NAIDOC Week celebrations are held across Australia each July to celebrate the history, culture and achievements of Aboriginal and Torres Strait Islander peoples. NAIDOC is celebrated not only in Indigenous communities, but by Australians from all walks of life. The week is a great opportunity to participate in a range of activities and to support your local Aboriginal and Torres Strait Islander community.
All over Western Australia, celebrations and events and activities are taking place for NAIDOC Week – here's a selection of what's on offer. For more details, follow the links provided.
- South Metropolitan TAFE – Aboriginal artist Biara Martin will be set up at Mandurah TAFE on Monday 9 July and the Thornlie Jobs and Skills Centre on Wednesday 11 July. Stop by and watch this talented artist at work!
- Goldfields – The City of Kalgoorlie-Boulder's NAIDOC Week closing celebration features Yothu Yindi and the Treaty Project performing at the Goldfields Art Centre.
- Something Deadly Open Mic night – Go along and have your say through song, poetry or spoken word at the City of Fremantle's free Something Deadly Open Mic! event at the Walyalup Aboriginal Cultural Centre.
- NAIDOC Projections (Albany) – Images and stories created by Noongar youth will be projected onto the Town Hall. The night will also feature music and dance performances.
- Belmont Family Fun Day – A whole day of music, dance and activities for the whole family... kids welcome! Includes the Deadly Jobs Expo, with career opportunities for Aboriginal people.
- Kununurra NAIDOC Week – An exciting week of arts, music, sports and cultural celebrations, with something for everyone.
- The Perth Cultural Centre – A whole week of interesting events and activities, including film screenings, concerts, art exhibitions and storytelling.
- Where's Watch at Perth Zoo – Follow an interactive trail on an adventure through Perth Zoo to find Waitch (emu) and her animal friends, discovering their Noongar names as you go.
- Paraburdoo NAIDOC Week – A big week of celebrations including an opening ceremony, Elders lunch, Awards dinner, drive-in movie night and a community cooking day!
- Cannington Leisureplex – Enjoy a traditional smoking ceremony and Welcome to Country, music and arts, dancers and bush tucker tasting, and listen to inspirational Aboriginal and Torres Straight Islander women tell their personal stories.
- City of Karratha – Celebrating NAIDOC Week with a calendar of exciting events for adults and youth, including the very popular annual community concert.
You can find out more about what's happening in your city, town or local area by searching eg "Kalgoorlie NAIDOC" or from the naidoc.org.au website (enter 'WA' in the search box).
NAIDOC Week 2018 theme: Because of her, we can!
As pillars of our society, Aboriginal and Torres Strait Islander women have played – and continue to play - active and significant roles at the community, local, state and national levels.They are our mothers, our elders, our grandmothers, our aunties, our sisters and our daughters.
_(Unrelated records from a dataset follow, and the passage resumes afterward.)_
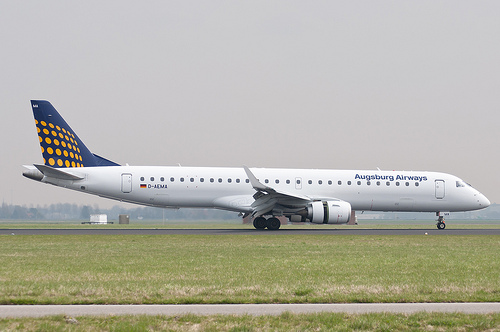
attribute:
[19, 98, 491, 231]
plane — here, big, white, yel, blue,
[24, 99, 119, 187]
tail — sharp, blue, yellow, blue with yellow dot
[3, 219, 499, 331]
grass — here, green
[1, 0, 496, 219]
sky — grey, hazy, overcast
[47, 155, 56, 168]
dot — yellow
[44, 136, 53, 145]
dot — yellow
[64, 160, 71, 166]
dot — yellow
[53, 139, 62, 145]
dot — yellow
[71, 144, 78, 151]
dot — yellow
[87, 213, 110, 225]
structure — white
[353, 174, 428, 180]
augsburg airways — blue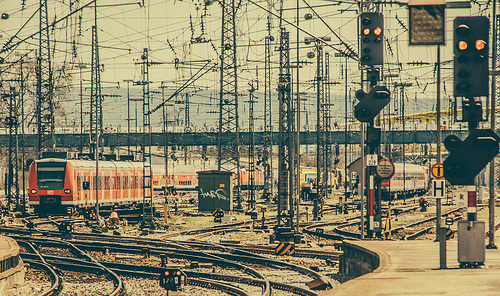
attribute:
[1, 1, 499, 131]
sky — cloudy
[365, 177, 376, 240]
pole — red, white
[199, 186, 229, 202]
graffiti — white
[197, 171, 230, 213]
building — green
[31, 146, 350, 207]
train — orange, black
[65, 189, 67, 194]
light — yellow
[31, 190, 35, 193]
light — yellow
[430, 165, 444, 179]
sign — yellow, round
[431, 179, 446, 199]
sign — white, square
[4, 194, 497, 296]
tracks — tangled, mess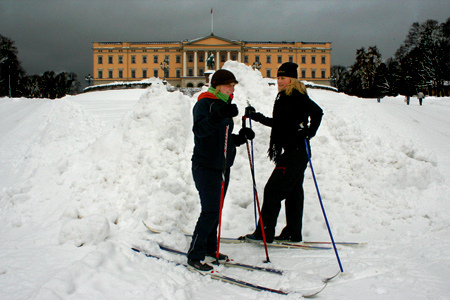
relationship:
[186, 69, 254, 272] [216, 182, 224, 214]
girl holding pole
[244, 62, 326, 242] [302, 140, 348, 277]
girl holding pole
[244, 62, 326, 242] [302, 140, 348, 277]
girl holding a pole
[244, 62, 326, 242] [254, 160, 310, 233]
girl wearing black pants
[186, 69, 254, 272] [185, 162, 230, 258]
girl wearing black pants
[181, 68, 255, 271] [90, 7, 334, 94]
girl in front of building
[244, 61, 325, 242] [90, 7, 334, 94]
girl in front of building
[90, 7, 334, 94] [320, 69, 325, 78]
building of many windows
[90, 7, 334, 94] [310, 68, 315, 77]
building of many windows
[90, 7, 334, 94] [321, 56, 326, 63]
building of many windows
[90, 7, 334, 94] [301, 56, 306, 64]
building of many windows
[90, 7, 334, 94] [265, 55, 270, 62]
building of many windows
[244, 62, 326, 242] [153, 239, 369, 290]
girl on skis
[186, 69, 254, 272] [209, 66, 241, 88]
girl has cap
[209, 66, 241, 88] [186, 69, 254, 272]
cap on girl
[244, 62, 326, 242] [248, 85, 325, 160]
girl in jacket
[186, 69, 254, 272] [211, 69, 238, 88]
girl wearing cap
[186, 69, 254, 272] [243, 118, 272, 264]
girl holding pole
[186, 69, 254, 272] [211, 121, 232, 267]
girl holding pole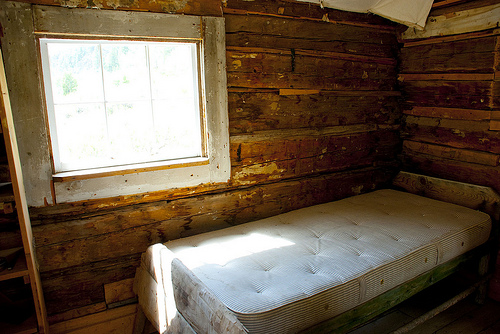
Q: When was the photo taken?
A: Daytime.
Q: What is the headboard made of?
A: Wood.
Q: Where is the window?
A: Wall.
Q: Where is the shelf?
A: Left of the window.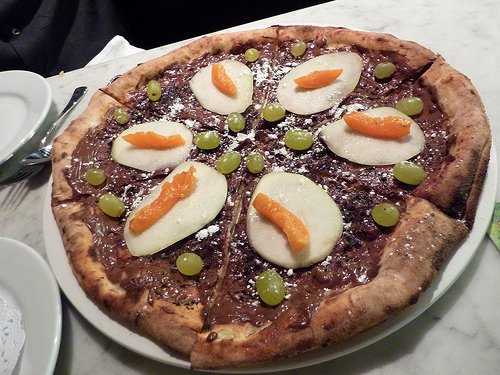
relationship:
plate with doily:
[1, 237, 64, 375] [1, 295, 27, 374]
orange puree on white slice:
[251, 194, 309, 251] [247, 168, 342, 269]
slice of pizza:
[247, 21, 443, 165] [50, 23, 499, 356]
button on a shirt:
[10, 28, 23, 38] [1, 4, 141, 75]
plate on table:
[1, 237, 64, 375] [1, 0, 497, 374]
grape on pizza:
[371, 59, 397, 81] [50, 23, 499, 356]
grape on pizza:
[394, 94, 425, 120] [50, 23, 499, 356]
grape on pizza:
[387, 162, 427, 190] [50, 23, 499, 356]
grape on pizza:
[367, 199, 401, 230] [50, 23, 499, 356]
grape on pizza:
[254, 269, 283, 312] [50, 23, 499, 356]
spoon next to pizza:
[22, 74, 121, 159] [50, 23, 499, 356]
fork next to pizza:
[3, 84, 88, 182] [50, 23, 499, 356]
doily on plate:
[1, 295, 27, 374] [1, 237, 64, 375]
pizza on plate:
[50, 23, 499, 356] [43, 24, 497, 373]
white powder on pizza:
[248, 55, 297, 89] [50, 23, 499, 356]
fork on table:
[3, 84, 88, 182] [1, 0, 497, 374]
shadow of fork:
[4, 175, 30, 216] [3, 84, 88, 182]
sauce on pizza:
[69, 39, 456, 331] [50, 23, 499, 356]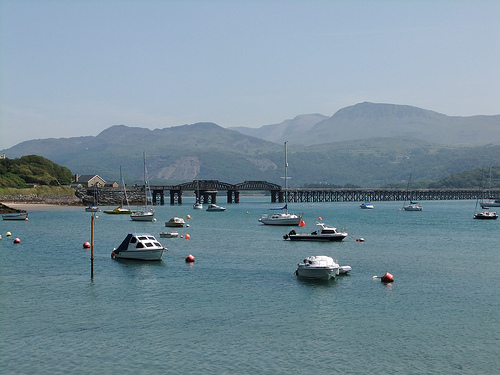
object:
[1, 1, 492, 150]
sky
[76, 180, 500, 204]
bridge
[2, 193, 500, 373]
water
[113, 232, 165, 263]
boat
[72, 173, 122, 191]
part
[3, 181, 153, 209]
bank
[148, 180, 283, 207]
section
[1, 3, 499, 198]
distance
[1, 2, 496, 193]
background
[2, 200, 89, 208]
beach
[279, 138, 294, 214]
sail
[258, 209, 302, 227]
boat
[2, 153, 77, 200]
terrain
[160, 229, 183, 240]
boat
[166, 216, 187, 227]
boat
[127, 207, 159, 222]
boat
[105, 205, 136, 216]
boat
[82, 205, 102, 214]
boat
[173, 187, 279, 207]
opening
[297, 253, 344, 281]
boat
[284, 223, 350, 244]
boat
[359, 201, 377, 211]
boat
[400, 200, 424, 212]
boat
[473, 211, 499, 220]
boat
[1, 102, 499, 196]
mountains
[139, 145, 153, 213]
sail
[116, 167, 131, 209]
sail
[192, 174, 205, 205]
sail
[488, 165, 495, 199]
sail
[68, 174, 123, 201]
property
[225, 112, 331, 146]
top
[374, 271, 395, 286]
floater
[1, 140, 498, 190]
forest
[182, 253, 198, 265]
bouy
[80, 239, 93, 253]
bouy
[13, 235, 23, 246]
bouy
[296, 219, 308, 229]
bouy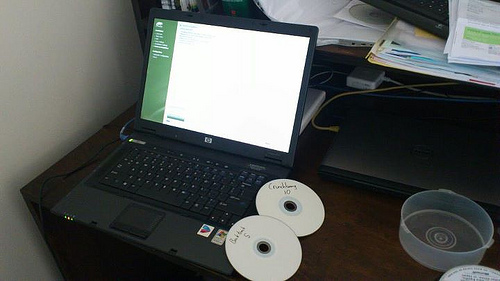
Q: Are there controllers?
A: No, there are no controllers.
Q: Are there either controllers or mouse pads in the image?
A: No, there are no controllers or mouse pads.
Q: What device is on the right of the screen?
A: The device is a router.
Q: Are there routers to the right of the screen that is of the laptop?
A: Yes, there is a router to the right of the screen.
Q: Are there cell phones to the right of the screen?
A: No, there is a router to the right of the screen.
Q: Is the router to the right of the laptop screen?
A: Yes, the router is to the right of the screen.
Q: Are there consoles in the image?
A: No, there are no consoles.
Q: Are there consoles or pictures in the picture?
A: No, there are no consoles or pictures.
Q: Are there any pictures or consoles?
A: No, there are no consoles or pictures.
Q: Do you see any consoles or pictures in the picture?
A: No, there are no consoles or pictures.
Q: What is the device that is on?
A: The device is a screen.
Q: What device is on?
A: The device is a screen.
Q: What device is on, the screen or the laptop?
A: The screen is on.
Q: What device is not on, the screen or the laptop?
A: The laptop is not on.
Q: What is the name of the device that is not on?
A: The device is a laptop.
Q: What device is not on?
A: The device is a laptop.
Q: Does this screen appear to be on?
A: Yes, the screen is on.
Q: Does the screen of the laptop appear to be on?
A: Yes, the screen is on.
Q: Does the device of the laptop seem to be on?
A: Yes, the screen is on.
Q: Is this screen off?
A: No, the screen is on.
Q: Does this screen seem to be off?
A: No, the screen is on.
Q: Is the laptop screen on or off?
A: The screen is on.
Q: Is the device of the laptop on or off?
A: The screen is on.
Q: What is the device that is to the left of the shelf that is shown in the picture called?
A: The device is a screen.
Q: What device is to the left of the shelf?
A: The device is a screen.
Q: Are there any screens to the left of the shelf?
A: Yes, there is a screen to the left of the shelf.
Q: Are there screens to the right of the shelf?
A: No, the screen is to the left of the shelf.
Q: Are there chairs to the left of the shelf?
A: No, there is a screen to the left of the shelf.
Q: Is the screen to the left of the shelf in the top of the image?
A: Yes, the screen is to the left of the shelf.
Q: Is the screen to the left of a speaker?
A: No, the screen is to the left of the shelf.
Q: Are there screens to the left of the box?
A: Yes, there is a screen to the left of the box.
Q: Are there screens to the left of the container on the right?
A: Yes, there is a screen to the left of the box.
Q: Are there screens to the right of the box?
A: No, the screen is to the left of the box.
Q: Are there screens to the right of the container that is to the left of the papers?
A: No, the screen is to the left of the box.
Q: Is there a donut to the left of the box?
A: No, there is a screen to the left of the box.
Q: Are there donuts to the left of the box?
A: No, there is a screen to the left of the box.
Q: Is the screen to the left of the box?
A: Yes, the screen is to the left of the box.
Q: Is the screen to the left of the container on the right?
A: Yes, the screen is to the left of the box.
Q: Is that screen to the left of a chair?
A: No, the screen is to the left of the box.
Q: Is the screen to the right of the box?
A: No, the screen is to the left of the box.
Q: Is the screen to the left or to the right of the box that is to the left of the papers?
A: The screen is to the left of the box.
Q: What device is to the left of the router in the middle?
A: The device is a screen.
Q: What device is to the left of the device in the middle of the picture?
A: The device is a screen.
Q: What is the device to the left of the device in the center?
A: The device is a screen.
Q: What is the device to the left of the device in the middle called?
A: The device is a screen.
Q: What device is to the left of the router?
A: The device is a screen.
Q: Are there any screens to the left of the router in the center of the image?
A: Yes, there is a screen to the left of the router.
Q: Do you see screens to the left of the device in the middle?
A: Yes, there is a screen to the left of the router.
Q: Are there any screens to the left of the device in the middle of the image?
A: Yes, there is a screen to the left of the router.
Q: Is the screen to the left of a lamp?
A: No, the screen is to the left of a router.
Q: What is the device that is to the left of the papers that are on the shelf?
A: The device is a screen.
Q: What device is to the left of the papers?
A: The device is a screen.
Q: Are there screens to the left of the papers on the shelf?
A: Yes, there is a screen to the left of the papers.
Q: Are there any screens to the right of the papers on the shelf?
A: No, the screen is to the left of the papers.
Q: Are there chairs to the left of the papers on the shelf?
A: No, there is a screen to the left of the papers.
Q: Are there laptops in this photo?
A: Yes, there is a laptop.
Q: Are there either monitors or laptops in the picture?
A: Yes, there is a laptop.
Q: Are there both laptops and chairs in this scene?
A: No, there is a laptop but no chairs.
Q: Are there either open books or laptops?
A: Yes, there is an open laptop.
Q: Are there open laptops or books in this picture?
A: Yes, there is an open laptop.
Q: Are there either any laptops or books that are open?
A: Yes, the laptop is open.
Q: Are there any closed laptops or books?
A: Yes, there is a closed laptop.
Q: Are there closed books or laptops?
A: Yes, there is a closed laptop.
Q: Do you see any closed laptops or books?
A: Yes, there is a closed laptop.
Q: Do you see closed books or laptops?
A: Yes, there is a closed laptop.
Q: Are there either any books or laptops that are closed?
A: Yes, the laptop is closed.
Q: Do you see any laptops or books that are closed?
A: Yes, the laptop is closed.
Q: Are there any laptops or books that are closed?
A: Yes, the laptop is closed.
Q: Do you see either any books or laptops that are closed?
A: Yes, the laptop is closed.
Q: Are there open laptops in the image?
A: Yes, there is an open laptop.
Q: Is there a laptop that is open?
A: Yes, there is a laptop that is open.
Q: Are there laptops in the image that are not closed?
A: Yes, there is a open laptop.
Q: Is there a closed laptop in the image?
A: Yes, there is a closed laptop.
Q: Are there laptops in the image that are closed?
A: Yes, there is a closed laptop.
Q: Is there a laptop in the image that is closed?
A: Yes, there is a laptop that is closed.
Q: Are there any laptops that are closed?
A: Yes, there is a laptop that is closed.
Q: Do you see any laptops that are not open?
A: Yes, there is an closed laptop.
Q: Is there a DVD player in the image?
A: No, there are no DVD players.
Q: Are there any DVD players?
A: No, there are no DVD players.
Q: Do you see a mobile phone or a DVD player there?
A: No, there are no DVD players or cell phones.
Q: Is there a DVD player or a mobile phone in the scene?
A: No, there are no DVD players or cell phones.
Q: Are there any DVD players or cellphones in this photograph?
A: No, there are no DVD players or cellphones.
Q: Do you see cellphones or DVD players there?
A: No, there are no DVD players or cellphones.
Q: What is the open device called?
A: The device is a laptop.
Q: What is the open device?
A: The device is a laptop.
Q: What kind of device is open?
A: The device is a laptop.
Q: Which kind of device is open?
A: The device is a laptop.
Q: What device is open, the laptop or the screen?
A: The laptop is open.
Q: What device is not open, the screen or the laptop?
A: The screen is not open.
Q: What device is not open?
A: The device is a screen.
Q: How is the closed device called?
A: The device is a laptop.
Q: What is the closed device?
A: The device is a laptop.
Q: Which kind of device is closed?
A: The device is a laptop.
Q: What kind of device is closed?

As leaders, trailblazers, politicians, activists and social change advocates, Aboriginal and Torres Strait Islander women fought and continue to fight, for justice, equal rights, our rights to country, for law and justice, access to education, employment and to maintain and celebrate our culture, language, music and art.
These women continue to influence as doctors, lawyers, teachers, electricians, chefs, nurses, architects, rangers, emergency and defence personnel, writers, volunteers, chief executive officers, actors, singer songwriters, journalists, entrepreneurs, media personalities, board members, accountants, academics, sporting icons and Olympians, the list goes on.
Pictured above right is the NAIDOC Week 2018 official poster. Painted by Bigambul woman Cheryl Moggs, a proud descendant of the Bigambul people of Goondiwindi, Bungunya and Toobeah regions in South West Queensland, the painting portrays the 2018 theme, Because of her, we can! – showing the courage and resilience of Aboriginal and Torres Strait Islander women.
A self-taught artist, Ms Moggs is influenced by challenging western culture ideologies, mapping culture and place, and constructing identities and connections.
The painting has three sections with image overlays depicting stories. Uniting as one; across the stars (skies), connected to our lands and waterways, keeping our dreaming stories, songlines, language, knowledge and future strong for all First Nations and generations to come.
Did you know...
NAIDOC originally stood for ‘National Aborigines and Islanders Day Observance Committee’. This committee was once responsible for organising national activities during NAIDOC Week, and its acronym has since become the name of the week itself.